Begitu pula dengan Ahmad Bachrain. Ia juga menganggap kerja dari rumah tak cukup efektif. Selain itu beban tugas terasa jadi kian banyak. Ditambah lagi, ia kehilangan bahan pelepas penat seperti senda gurau dengan rekan kerja atau kegemarannya: mengunjungi pasar.
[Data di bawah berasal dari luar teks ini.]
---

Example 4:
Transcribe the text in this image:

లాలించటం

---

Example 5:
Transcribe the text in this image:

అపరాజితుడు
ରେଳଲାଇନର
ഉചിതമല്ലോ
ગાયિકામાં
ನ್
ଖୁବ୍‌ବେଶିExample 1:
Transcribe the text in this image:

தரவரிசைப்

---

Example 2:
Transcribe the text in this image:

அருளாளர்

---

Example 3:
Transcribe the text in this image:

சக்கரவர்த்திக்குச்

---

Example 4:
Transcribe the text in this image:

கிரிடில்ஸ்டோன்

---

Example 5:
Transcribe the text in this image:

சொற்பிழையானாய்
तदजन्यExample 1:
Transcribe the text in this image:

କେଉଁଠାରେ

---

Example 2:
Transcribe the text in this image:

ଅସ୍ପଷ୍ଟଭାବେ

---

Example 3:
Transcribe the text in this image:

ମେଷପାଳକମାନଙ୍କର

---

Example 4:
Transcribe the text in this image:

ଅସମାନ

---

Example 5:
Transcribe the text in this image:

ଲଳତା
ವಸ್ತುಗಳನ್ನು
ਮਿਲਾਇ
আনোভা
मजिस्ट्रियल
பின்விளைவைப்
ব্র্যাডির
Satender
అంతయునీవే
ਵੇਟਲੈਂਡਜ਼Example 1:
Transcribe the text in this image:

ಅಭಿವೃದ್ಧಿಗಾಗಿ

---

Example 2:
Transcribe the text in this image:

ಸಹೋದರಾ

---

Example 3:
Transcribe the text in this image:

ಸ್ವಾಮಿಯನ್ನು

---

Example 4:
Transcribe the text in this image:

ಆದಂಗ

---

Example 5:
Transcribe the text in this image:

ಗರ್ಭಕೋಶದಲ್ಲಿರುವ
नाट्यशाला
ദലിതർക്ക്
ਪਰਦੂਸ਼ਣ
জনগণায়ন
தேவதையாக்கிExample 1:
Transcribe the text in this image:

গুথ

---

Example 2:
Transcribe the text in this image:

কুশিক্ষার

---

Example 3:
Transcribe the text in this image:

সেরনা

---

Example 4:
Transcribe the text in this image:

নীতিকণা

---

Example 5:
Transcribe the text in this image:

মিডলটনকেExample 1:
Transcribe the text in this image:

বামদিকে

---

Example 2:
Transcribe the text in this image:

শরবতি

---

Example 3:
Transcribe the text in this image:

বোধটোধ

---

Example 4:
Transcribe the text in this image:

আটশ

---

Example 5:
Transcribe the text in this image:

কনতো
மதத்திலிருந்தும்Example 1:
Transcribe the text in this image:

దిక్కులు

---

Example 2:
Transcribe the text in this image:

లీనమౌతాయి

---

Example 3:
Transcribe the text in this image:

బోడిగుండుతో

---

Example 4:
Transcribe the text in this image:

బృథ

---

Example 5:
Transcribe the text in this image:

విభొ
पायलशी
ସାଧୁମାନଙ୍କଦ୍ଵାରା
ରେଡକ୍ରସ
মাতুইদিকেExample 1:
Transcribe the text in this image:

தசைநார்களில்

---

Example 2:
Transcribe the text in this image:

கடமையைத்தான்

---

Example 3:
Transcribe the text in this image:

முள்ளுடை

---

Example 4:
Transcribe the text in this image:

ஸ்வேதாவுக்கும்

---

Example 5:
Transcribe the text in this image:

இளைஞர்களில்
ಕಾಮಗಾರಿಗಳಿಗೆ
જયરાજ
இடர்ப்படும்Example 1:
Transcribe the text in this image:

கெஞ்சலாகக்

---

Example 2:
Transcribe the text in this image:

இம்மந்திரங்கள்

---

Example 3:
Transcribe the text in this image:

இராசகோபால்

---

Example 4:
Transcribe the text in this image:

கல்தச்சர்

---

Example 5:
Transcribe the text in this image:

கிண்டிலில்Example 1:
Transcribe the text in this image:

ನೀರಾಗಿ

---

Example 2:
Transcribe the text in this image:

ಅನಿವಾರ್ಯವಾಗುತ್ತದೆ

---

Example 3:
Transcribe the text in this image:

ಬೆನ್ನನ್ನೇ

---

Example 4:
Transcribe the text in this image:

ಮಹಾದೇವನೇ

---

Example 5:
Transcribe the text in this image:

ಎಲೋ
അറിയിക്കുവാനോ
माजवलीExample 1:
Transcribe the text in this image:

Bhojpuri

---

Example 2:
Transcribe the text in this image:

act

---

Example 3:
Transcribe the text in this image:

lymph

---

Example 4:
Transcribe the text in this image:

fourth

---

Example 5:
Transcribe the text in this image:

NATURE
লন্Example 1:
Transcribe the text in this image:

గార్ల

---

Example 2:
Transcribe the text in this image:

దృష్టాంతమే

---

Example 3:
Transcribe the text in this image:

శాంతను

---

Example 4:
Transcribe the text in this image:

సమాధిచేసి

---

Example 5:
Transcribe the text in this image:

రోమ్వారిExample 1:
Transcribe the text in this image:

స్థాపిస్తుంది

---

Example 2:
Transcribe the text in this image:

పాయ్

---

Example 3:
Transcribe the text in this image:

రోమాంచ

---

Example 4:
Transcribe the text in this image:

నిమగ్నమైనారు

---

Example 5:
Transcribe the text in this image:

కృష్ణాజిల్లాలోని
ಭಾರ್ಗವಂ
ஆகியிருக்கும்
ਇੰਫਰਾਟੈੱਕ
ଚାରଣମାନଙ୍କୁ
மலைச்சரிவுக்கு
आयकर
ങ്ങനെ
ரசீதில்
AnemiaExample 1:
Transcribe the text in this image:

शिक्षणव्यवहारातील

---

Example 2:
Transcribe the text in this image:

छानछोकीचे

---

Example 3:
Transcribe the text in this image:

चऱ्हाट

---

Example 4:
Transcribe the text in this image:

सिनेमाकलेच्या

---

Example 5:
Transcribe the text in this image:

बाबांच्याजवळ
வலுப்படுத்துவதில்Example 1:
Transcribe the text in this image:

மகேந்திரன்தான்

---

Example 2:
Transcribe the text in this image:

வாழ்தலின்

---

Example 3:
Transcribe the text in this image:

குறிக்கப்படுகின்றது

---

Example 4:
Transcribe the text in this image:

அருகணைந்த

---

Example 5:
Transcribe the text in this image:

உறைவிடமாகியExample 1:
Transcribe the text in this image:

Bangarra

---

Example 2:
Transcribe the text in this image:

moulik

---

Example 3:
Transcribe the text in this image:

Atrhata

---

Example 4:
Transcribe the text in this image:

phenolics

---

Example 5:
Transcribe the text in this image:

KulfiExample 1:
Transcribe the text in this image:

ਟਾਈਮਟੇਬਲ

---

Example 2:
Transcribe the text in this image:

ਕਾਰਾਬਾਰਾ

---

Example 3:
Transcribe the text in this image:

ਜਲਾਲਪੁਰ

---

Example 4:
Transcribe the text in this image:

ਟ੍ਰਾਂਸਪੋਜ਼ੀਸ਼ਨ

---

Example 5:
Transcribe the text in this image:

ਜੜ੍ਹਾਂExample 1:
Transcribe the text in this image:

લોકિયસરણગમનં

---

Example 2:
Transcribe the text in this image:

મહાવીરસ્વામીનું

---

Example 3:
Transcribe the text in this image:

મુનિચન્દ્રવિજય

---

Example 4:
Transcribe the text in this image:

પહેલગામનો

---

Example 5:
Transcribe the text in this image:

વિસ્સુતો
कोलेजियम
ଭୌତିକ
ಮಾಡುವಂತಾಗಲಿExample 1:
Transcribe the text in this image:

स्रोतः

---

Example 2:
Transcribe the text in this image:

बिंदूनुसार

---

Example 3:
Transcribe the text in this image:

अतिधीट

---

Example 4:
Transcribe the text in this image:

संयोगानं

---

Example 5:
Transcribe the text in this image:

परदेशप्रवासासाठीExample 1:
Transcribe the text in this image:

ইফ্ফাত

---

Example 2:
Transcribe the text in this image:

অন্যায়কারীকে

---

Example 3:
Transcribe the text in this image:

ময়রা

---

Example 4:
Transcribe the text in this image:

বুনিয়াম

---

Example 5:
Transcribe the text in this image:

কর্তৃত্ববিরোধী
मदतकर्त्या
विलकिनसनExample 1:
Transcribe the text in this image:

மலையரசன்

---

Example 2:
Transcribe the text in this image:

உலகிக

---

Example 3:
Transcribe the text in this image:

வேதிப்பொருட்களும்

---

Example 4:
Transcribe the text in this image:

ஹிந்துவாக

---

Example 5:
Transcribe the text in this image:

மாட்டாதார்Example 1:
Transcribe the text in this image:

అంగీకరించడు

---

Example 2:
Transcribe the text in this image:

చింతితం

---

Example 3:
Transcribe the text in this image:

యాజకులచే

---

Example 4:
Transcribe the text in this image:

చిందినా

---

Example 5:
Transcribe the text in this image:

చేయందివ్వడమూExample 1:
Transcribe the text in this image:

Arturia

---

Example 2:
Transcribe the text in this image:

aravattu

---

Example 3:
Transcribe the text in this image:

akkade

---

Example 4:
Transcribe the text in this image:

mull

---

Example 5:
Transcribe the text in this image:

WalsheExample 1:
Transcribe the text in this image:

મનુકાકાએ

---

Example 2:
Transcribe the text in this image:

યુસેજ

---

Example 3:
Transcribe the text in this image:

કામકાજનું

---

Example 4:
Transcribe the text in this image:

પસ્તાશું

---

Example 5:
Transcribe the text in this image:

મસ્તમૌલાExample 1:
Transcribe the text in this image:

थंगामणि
 Foto: CNN Indonesia/Andry Novelino |
Rutinitas ke kantor membuat Bachrain lancar melakoni hobi pergi ke pasar. Bagi dia, kunjungan ke pasar bisa jadi jalan lain pelepas stres. Sayuran segar dan warna-warni buah membuatnya senang. Lagipula toh istrinya juga kerap menitip belanjaan. Sekali mendayung dua tiga pula terlampaui, belanja beres, urusan hiburan terpenuhi pula.
Memasuki masa-masa pandemi, sekalipun masih bisa ke pasar, tapi tentu prosedurnya jadi kian repot.
Sedangkan Kian Yui mengungkapkan, masa work from home ini memberikan pelajaran berharga. Ia jadi punya lebih banyak waktu dengan keluarga. Bila yang lain merasa lebih nyaman berkoordinasi langsung, Kian merasa komunikasi jarak jauh ini malah terasa lebih efektif.
Jika di kantor, kata dia, koordinasi antar-divisi seperti rapat atau hal lainnya memerlukan ruangan khusus. Tak jarang pertemuan terpaksa ditunda gara-gara jadwal yang bentrok atau ruangan yang penuh dengan kegiatan lain.
Sedangkan selama WFH ini, cukup bermodal laptop dan jaringan internet, dirinya bisa 'membabat' tugas dari rumah.
"Kami juga enggak ada yang susah sinyal. Jadi kalau koordinasi mudah dan cepat dari manapun," terang Kian.